Researchers demonstrate VideoDex, a robot learning method that can learn from internet videos of human interactions.
Among the main goals of robotic research are robots that can autonomously perform various tasks in diverse environments. To achieve this goal, many development methods use successful robot interactions as training data.
However, such data is rare because using untrained robots in the real world often requires constant supervision.
For robot learning, this is a chicken-and-egg problem: To reliably gain experience, the robot must already have experience, Carnegie Mellon University (CMU) researchers write in a new paper.

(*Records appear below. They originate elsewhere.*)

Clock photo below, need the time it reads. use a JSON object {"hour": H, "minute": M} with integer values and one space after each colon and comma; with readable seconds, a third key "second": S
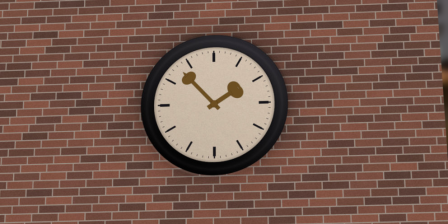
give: {"hour": 1, "minute": 53}
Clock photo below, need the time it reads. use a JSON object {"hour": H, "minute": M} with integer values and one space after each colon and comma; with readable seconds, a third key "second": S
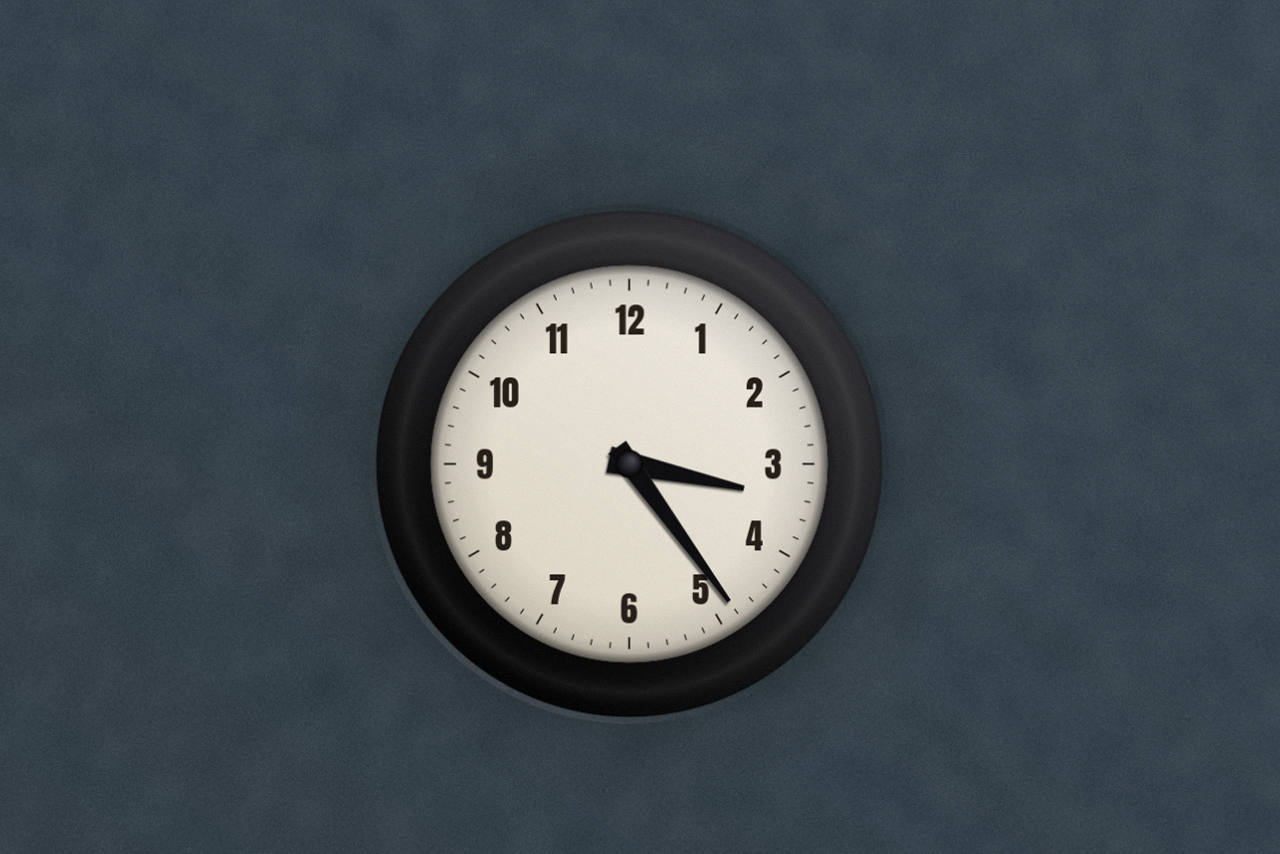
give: {"hour": 3, "minute": 24}
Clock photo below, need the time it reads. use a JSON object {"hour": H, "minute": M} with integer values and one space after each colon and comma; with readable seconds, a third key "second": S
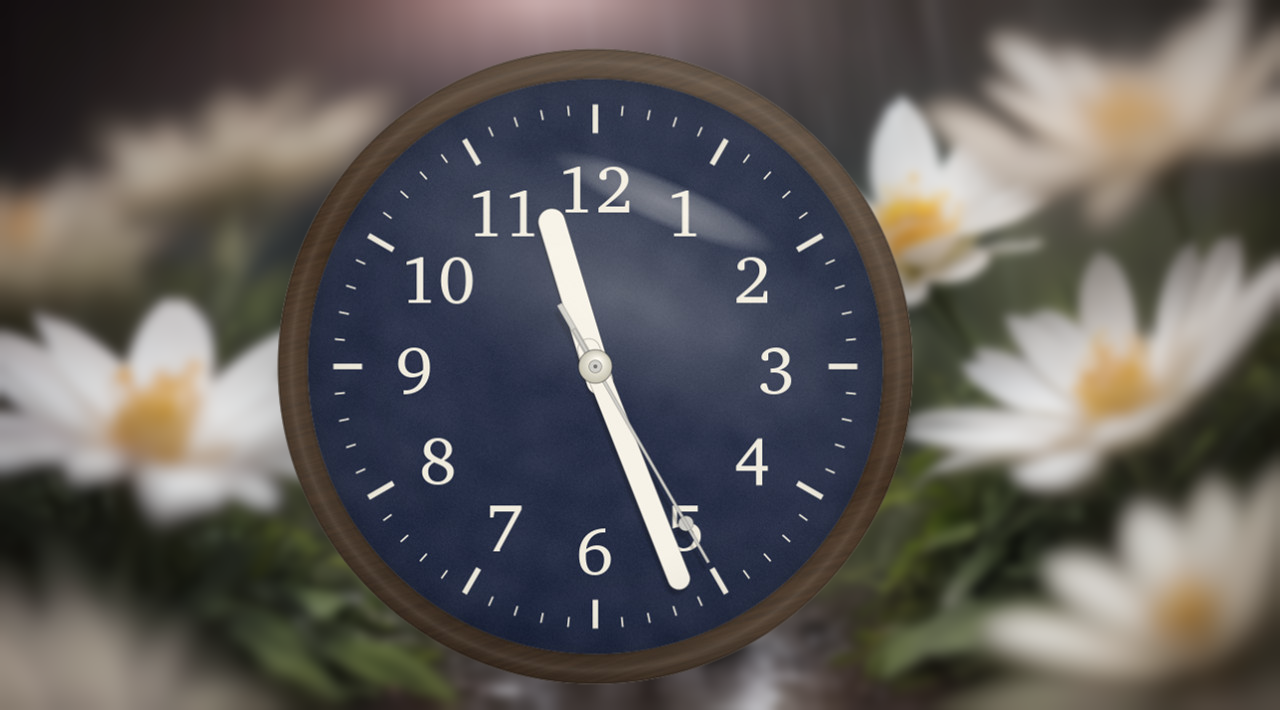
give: {"hour": 11, "minute": 26, "second": 25}
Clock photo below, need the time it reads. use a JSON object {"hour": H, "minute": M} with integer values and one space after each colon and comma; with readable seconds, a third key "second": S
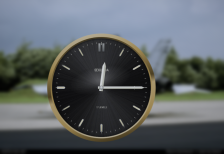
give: {"hour": 12, "minute": 15}
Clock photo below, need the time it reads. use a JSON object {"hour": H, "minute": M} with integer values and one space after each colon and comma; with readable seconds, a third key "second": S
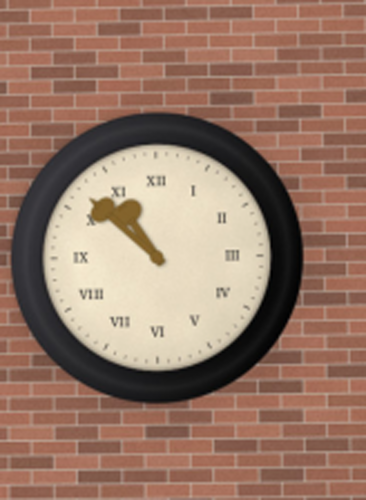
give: {"hour": 10, "minute": 52}
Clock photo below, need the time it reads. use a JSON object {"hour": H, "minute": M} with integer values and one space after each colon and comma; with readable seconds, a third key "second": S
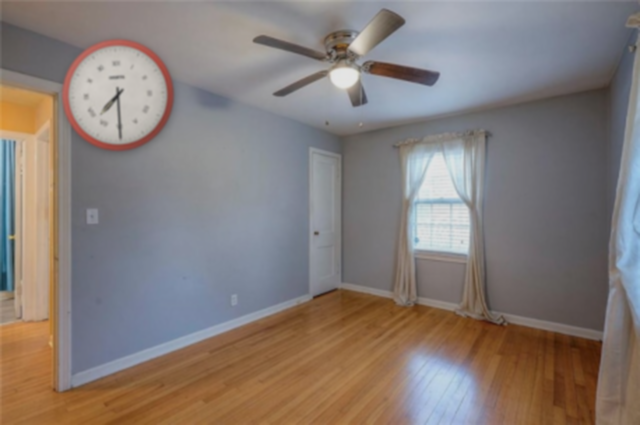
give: {"hour": 7, "minute": 30}
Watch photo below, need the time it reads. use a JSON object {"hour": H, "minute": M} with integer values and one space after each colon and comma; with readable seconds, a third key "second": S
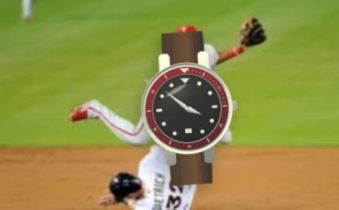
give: {"hour": 3, "minute": 52}
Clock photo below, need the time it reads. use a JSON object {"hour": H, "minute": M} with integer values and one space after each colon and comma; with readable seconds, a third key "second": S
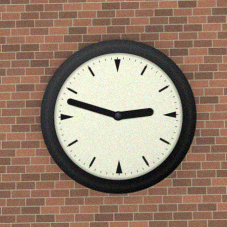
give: {"hour": 2, "minute": 48}
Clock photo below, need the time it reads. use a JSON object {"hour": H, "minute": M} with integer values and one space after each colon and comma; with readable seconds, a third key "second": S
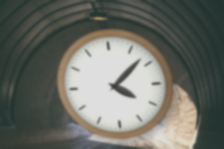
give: {"hour": 4, "minute": 8}
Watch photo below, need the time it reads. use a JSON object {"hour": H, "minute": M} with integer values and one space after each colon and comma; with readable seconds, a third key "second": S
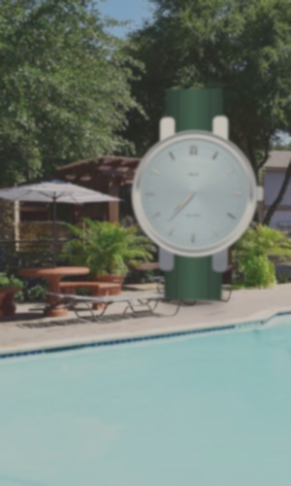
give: {"hour": 7, "minute": 37}
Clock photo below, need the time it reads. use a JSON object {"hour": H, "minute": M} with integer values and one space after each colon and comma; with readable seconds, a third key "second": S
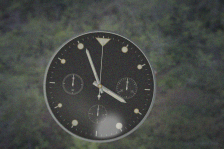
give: {"hour": 3, "minute": 56}
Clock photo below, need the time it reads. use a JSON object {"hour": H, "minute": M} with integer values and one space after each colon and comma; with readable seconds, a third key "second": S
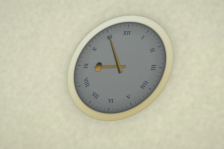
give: {"hour": 8, "minute": 55}
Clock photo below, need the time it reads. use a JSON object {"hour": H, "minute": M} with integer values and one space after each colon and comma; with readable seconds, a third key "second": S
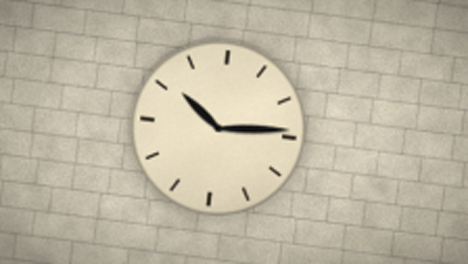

One solution could be training in a simulation. However, there are numerous problems in transferring simulation experience to the real world.
VideoDex learns from human interactions
The CMU team proposes an alternative approach: Learning from Internet videos in which people interact in the real world.
"This data can potentially help bootstrap robot learning by side-stepping the data collection-training loop," the paper says.
The idea of training robots with videos is not new. But most video training is intended to teach robots visual representations, meaning they serve as a source of visual pretraining.
This, they argue, has advantages but neglects a key challenge in robot training: mastering the very large action spaces.
Although pretraining visual representations can aid in efficiency, we believe that a large part of the inefficiency stems from very large action spaces. For continuous control, learning this is exponential in the number of actions and timesteps, and even more difficult for high degree-of-freedom robots
From the paper
That is why, in addition to the visual aspects, the CMU team also uses training videos to convey information about human movement patterns. For training their "VideoDex" system, they use videos of kitchen interactions filmed from a first-person perspective.
VideoDex demonstrates dexterity
To enable VideoDex to learn from the videos, the team uses algorithms that track hand, wrist, and camera position in space. Hand movements are mapped to the 16-DOF robotic hand, and wrist movements and camera positions are mapped to the movements of the robotic arm.
In addition to this movement information, VideoDex uses learned visual representations and learned Neural Dynamic Policies that improve robot control. Equipped like this, the AI system learns from hundreds or thousands of videos of specific human interactions, such as picking up, opening, or covering items.
After training, VideoDex needs only a few real-world examples to outperform many of the state-of-the-art robot learning methods in seven different real-world interactions. These examples can be previously demonstrated to the robotic arm via human remote control.
More examples of their work are available on the VideoDex project page. The code will be published there soon.